Task description: Write out exactly, with no other output, the lines below from the one that contains "no R, a apresentação" through the end.

──────── Record set

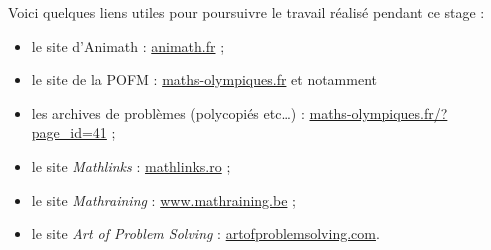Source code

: 
\bigskip

Voici quelques liens utiles pour poursuivre le travail réalisé pendant ce stage :
\begin{itemize}
\item le site d'Animath : \href{http://www.animath.fr}{animath.fr} ;
\item le site de la POFM : \href {http://www.maths-olympiques.fr}{maths-olympiques.fr} et notamment 
\item les archives de problèmes (polycopiés etc\ldots) : \href{http://www.maths-olympiques.fr/?page_id=41}{maths-olympiques.fr/?page\_id=41} ;
\item le site \emph{Mathlinks} : \href{http://www.mathlinks.ro}{mathlinks.ro} ;
\item le site \emph{Mathraining} : \href{http://www.mathraining.be}{www.mathraining.be} ;
\item le site \emph{Art of Problem Solving} : \href{https://www.artofproblemsolving.com}{artofproblemsolving.com}.
\end{itemize}

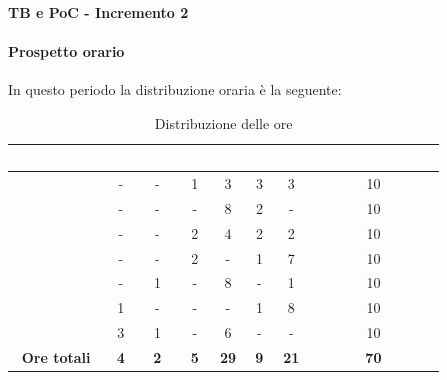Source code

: \paragraph{TB e PoC - Incremento 2}
\paragraph*{Prospetto orario}
In questo periodo la distribuzione oraria è la seguente:
\begin{table}[H]
	\begin{center}
		\begin{tabular}{ |c c c c c c c c| }
			\rowcolor{darkblue} 
			\textcolor{white}{\textbf{Nominativo}} & \textcolor{white}{\textbf{Re}} & \textcolor{white}{\textbf{Am}} & \textcolor{white}{\textbf{An}} & \textcolor{white}{\textbf{Pt}} & \textcolor{white}{\textbf{Pr}} & \textcolor{white}{\textbf{Ve}} & \textcolor{white}{\textbf{Ore Complessive}} \\ \hline
		\BL 	& -  	& -  	& 1 	& 3 	& 3 	& 3	& 10 \\ \hline
		\FF 	& -  	& -  	& - 	& 8 	& 2 	& -  	& 10 \\ \hline
		\MM 	& -  	& -  	& 2 	& 4	& 2 	& 2  	& 10 \\ \hline
		\PC 	& - 	& -  	& 2 	& - 	& 1 	& 7 	& 10 \\ \hline
		\TG 	& -  	& 1 	& - 	& 8	& - 	& 1 	& 10 \\ \hline
		\TL 	& 1  	& - 	& - 	& - 	& 1 	& 8 	& 10 \\ \hline
		\VD 	& 3  	& 1  	& - 	& 6 	& - 	& -  	& 10 \\ \hline
		\textbf{Ore totali} & \textbf{4} & \textbf{2} & \textbf{5} & \textbf{29} & \textbf{9} & \textbf{21} & \textbf{70} \\ \hline
	\end{tabular}
		\caption{Distribuzione delle ore}
	\end{center}
\end{table}
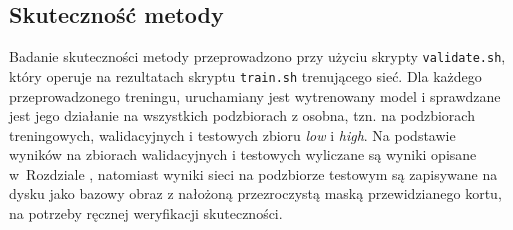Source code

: \subsection*{Skuteczność metody}

Badanie skuteczności metody przeprowadzono przy użyciu skrypty \texttt{validate.sh}, który operuje na rezultatach skryptu \texttt{train.sh} trenującego sieć.
Dla każdego przeprowadzonego treningu, uruchamiany jest wytrenowany model i sprawdzane jest jego działanie na wszystkich podzbiorach z osobna, tzn. na podzbiorach treningowych, walidacyjnych i testowych zbioru \textit{low} i \textit{high}. Na podstawie wyników na zbiorach walidacyjnych i testowych wyliczane są wyniki opisane w~Rozdziale , natomiast wyniki sieci na podzbiorze testowym są zapisywane na dysku jako bazowy obraz z nałożoną przezroczystą maską przewidzianego kortu, na potrzeby ręcznej weryfikacji skuteczności.
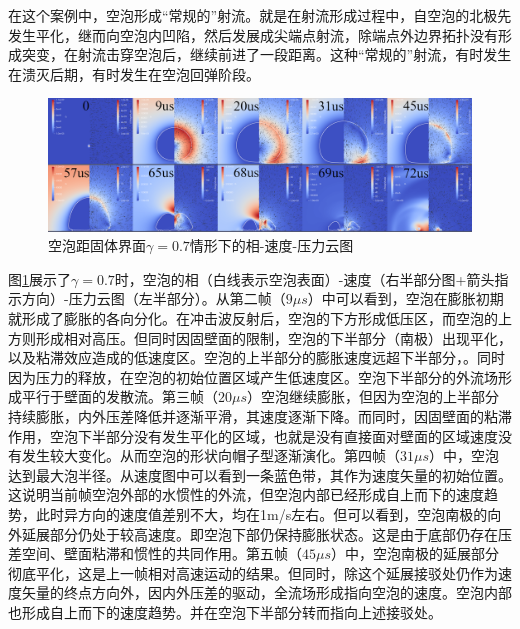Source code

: 在这个案例中，空泡形成“常规的”射流。就是在射流形成过程中，自空泡的北极先发生平化，继而向空泡内凹陷，然后发展成尖端点射流，除端点外边界拓扑没有形成突变，在射流击穿空泡后，继续前进了一段距离。这种“常规的”射流，有时发生在溃灭后期，有时发生在空泡回弹阶段。


\begin{figure}[h]
    \centering
    \includegraphics[width=0.9\linewidth]{img/3.solid0.7.png}
    \caption{空泡距固体界面$\gamma=0.7$情形下的相-速度-压力云图}
    \label{fig3.gamma0.7}
\end{figure}

图\ref{fig3.gamma0.7}展示了$\gamma=0.7$时，空泡的相（白线表示空泡表面）-速度（右半部分图+箭头指示方向）-压力云图（左半部分）。从第二帧（$9\mu s$）中可以看到，空泡在膨胀初期就形成了膨胀的各向分化。在冲击波反射后，空泡的下方形成低压区，而空泡的上方则形成相对高压。但同时因固壁面的限制，空泡的下半部分（南极）出现平化，以及粘滞效应造成的低速度区。空泡的上半部分的膨胀速度远超下半部分，。同时因为压力的释放，在空泡的初始位置区域产生低速度区。空泡下半部分的外流场形成平行于壁面的发散流。第三帧（$20\mu s$）空泡继续膨胀，但因为空泡的上半部分持续膨胀，内外压差降低并逐渐平滑，其速度逐渐下降。而同时，因固壁面的粘滞作用，空泡下半部分没有发生平化的区域，也就是没有直接面对壁面的区域速度没有发生较大变化。从而空泡的形状向帽子型逐渐演化。第四帧（$31\mu s$）中，空泡达到最大泡半径。从速度图中可以看到一条蓝色带，其作为速度矢量的初始位置。这说明当前帧空泡外部的水惯性的外流，但空泡内部已经形成自上而下的速度趋势，此时异方向的速度值差别不大，均在1m/s左右。但可以看到，空泡南极的向外延展部分仍处于较高速度。即空泡下部仍保持膨胀状态。这是由于底部仍存在压差空间、壁面粘滞和惯性的共同作用。第五帧（$45\mu s$）中，空泡南极的延展部分彻底平化，这是上一帧相对高速运动的结果。但同时，除这个延展接驳处仍作为速度矢量的终点方向外，因内外压差的驱动，全流场形成指向空泡的速度。空泡内部也形成自上而下的速度趋势。并在空泡下半部分转而指向上述接驳处。

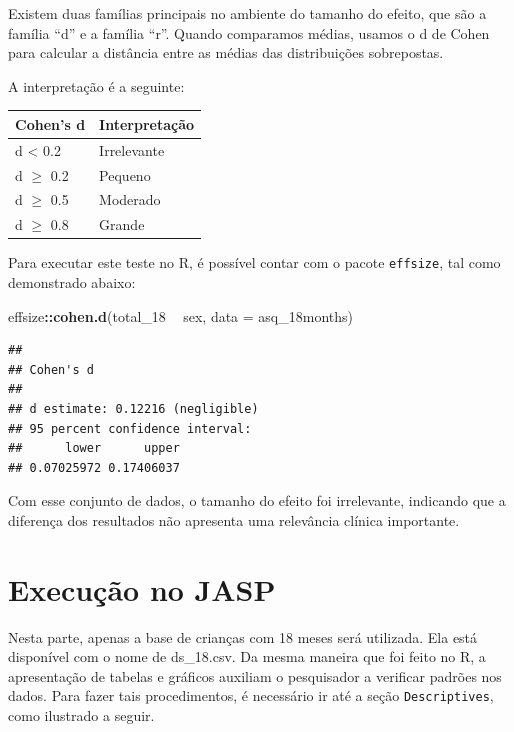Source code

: \documentclass[
]{book}
\newenvironment{Shaded}{\begin{snugshade}}{\end{snugshade}}
\newcommand{\DataTypeTok}[1]{\textcolor[rgb]{0.13,0.29,0.53}{#1}}
\newcommand{\DecValTok}[1]{\textcolor[rgb]{0.00,0.00,0.81}{#1}}
\newcommand{\KeywordTok}[1]{\textcolor[rgb]{0.13,0.29,0.53}{\textbf{#1}}}
\newcommand{\NormalTok}[1]{#1}
\newcommand{\OperatorTok}[1]{\textcolor[rgb]{0.81,0.36,0.00}{\textbf{#1}}}
\newcommand{\StringTok}[1]{\textcolor[rgb]{0.31,0.60,0.02}{#1}}
\begin{document}
Existem duas famílias principais no ambiente do tamanho do efeito, que
são a família ``d'' e a família ``r''. Quando comparamos médias, usamos
o d de Cohen para calcular a distância entre as médias das distribuições
sobrepostas.

A interpretação é a seguinte:

\begin{longtable}[]{@{}ll@{}}
\toprule
Cohen's d & Interpretação\tabularnewline
\midrule
\endhead
d \textless{} 0.2 & Irrelevante\tabularnewline
d \(\geq\) 0.2 & Pequeno\tabularnewline
d \(\geq\) 0.5 & Moderado\tabularnewline
d \(\geq\) 0.8 & Grande\tabularnewline
\bottomrule
\end{longtable}

Para executar este teste no R, é possível contar com o pacote
\texttt{effsize}, tal como demonstrado abaixo:

\begin{Shaded}
\begin{Highlighting}[]
\NormalTok{effsize}\OperatorTok{::}\KeywordTok{cohen.d}\NormalTok{(total_}\DecValTok{18} \OperatorTok{~}\StringTok{ }\NormalTok{sex, }\DataTypeTok{data =}\NormalTok{ asq_18months)}
\end{Highlighting}
\end{Shaded}

\begin{verbatim}
## 
## Cohen's d
## 
## d estimate: 0.12216 (negligible)
## 95 percent confidence interval:
##      lower      upper 
## 0.07025972 0.17406037
\end{verbatim}

Com esse conjunto de dados, o tamanho do efeito foi irrelevante,
indicando que a diferença dos resultados não apresenta uma relevância
clínica importante.

\hypertarget{execuuxe7uxe3o-no-jasp-2}{%
\section{Execução no JASP}\label{execuuxe7uxe3o-no-jasp-2}}

Nesta parte, apenas a base de crianças com 18 meses será utilizada. Ela
está disponível com o nome de ds\_18.csv. Da mesma maneira que foi feito
no R, a apresentação de tabelas e gráficos auxiliam o pesquisador a
verificar padrões nos dados. Para fazer tais procedimentos, é necessário
ir até a seção \texttt{Descriptives}, como ilustrado a seguir.
\end{document}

────────────────

Result below:
no R, a apresentação de tabelas e gráficos auxiliam o pesquisador a
verificar padrões nos dados. Para fazer tais procedimentos, é necessário
ir até a seção \texttt{Descriptives}, como ilustrado a seguir.
\end{document}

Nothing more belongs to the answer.